The Invention of the Alphabet
In 1905, Sir Flinders Petrie found at Serabit el Khadem in the Sinai Peninsula a dozen short texts inscribed in an unknown pictographic script now called Proto-Sinaitic. He dated them to about 1500 BCE. The Harvard Expeditions in 1927, 1930, and 1935 greatly expanded the corpus of Proto - Sinaitic texts. Sir Alan Gardner took the first steps of decipherment in 1971. He noted a recurrent series of signs going - oxgoad-house-eye-oxgoadcross, followed by and acrophonic principle. Gardiner's decipherment and the other attempts to do so have more or less settled the 40 years debate - for instance, were the names primary, part of the invention of the alphabet or secondary mnemonic devices -- as to how the alphabet was devised. Some questions still exist however.
Other important discoveries bearing on the alphabetic origins have been made. It is thought that an alphabetic system based on old Canaanite pictographic alphabet also existed. Beginning in 1929, a series of magnificent epigraphic inscriptions were discovered in Ugarit, on the coast of Syria. The main group of texts contained epic and mythological works inscribed in a cuneiform alphabet in an early Canaanite dialect of the 14th century BCE. Scholars now believe that this alphabet, called the Canaanite-cuneiform alphabet, was used throughout Syria-Palestine. This was shown when an Ugaritic abcdiaris were discovered, first published 1957. One group lists alphabetic signs following precise order that survives in Hebrew and Aramaic, and Greek. Another abcdiary lists the signs of the Ugaritic alphabet in order and adds Babylonian signs, which allows us to reconstruct the names of the letters of the alphabet in the 14th century BCE. These names alp, bet, gaml are ancestral to the Phoenician and Greek names. The Ugaritic texts confirm other evidence that the names of the old Canaanite signs and their order are at least as old as the 14th century BCE. The acrophonic principle, integral to the names of the signs, went back to the invention of the script.

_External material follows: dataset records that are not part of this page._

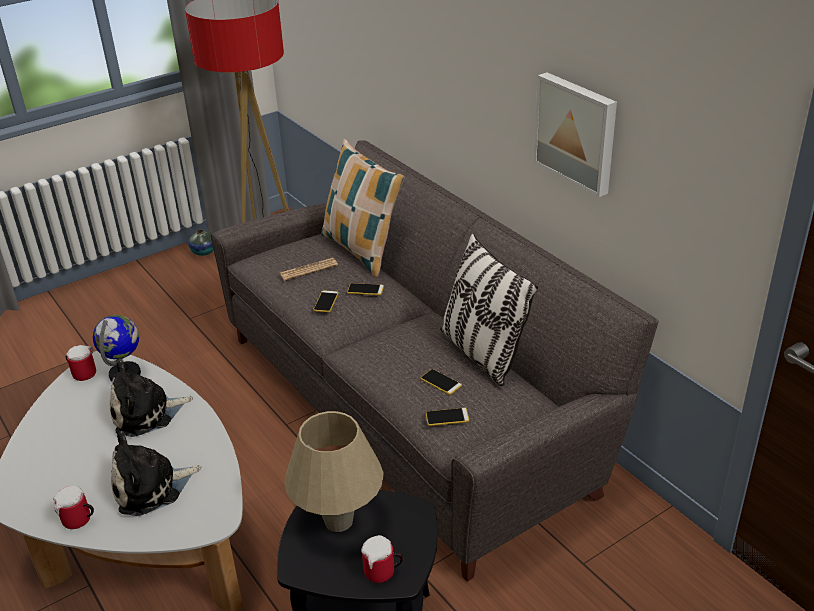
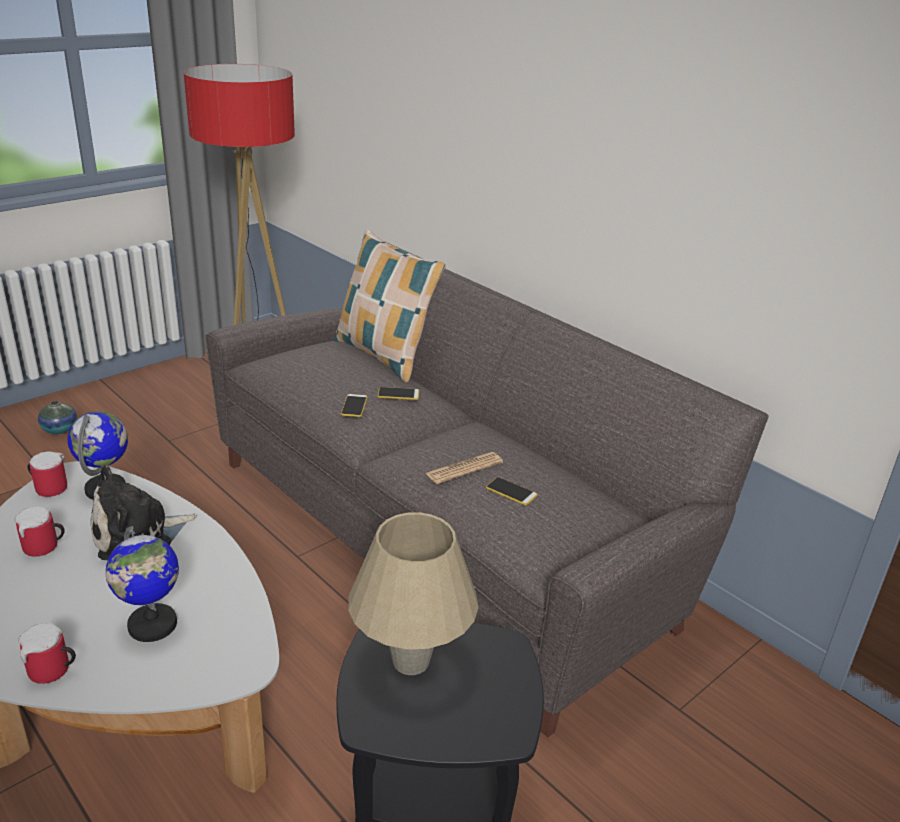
camera: 10 degrees left, 5 degrees down
plush toy [111,431,201,516] -> globe [106,526,179,642]
vase [188,230,214,256] -> vase moved to [38,401,77,434]
newspaper [280,258,338,281] -> newspaper moved to [426,452,503,484]
mug [361,535,403,583] -> mug moved to [14,506,65,557]
phone [426,408,469,426] -> none
pillow [440,233,538,387] -> none
picture [534,72,617,197] -> none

In sum, we have a steady accumulation of early alphabetic inscriptions which now can be classified under two headings: Old Canaanite, transparently pictographic in origin, found in Syria-Palestine, belonging to the same genre as the pictographic script of Sinai; and Linear Phoenician inscriptions, easily read, an alphabetic script which is an ancestor of the Hebrew, Aramaic, and Greek scripts. We now recognize clearly for the first time certain features of the two styles of alphabetic writing. The Old Canaanite alphabets were multidirectional: horizontally right to left, left to right, and vertically, and boustrophedon. In Linear Phoenician the direction was fixed: right to left horizontal writing was standardized and the stance of letters becomes fixed. On the El-Khader arrowheads and the older Canaanite system letter/pictographic faced out from the direction of writing. The Greek script was borrowed from before the standardization of direction and stance. Early Greek was multi-directional and indeed standardized in horizontal left to right writing. Generally therefore Greek letters face in the opposite direction from Phoenician.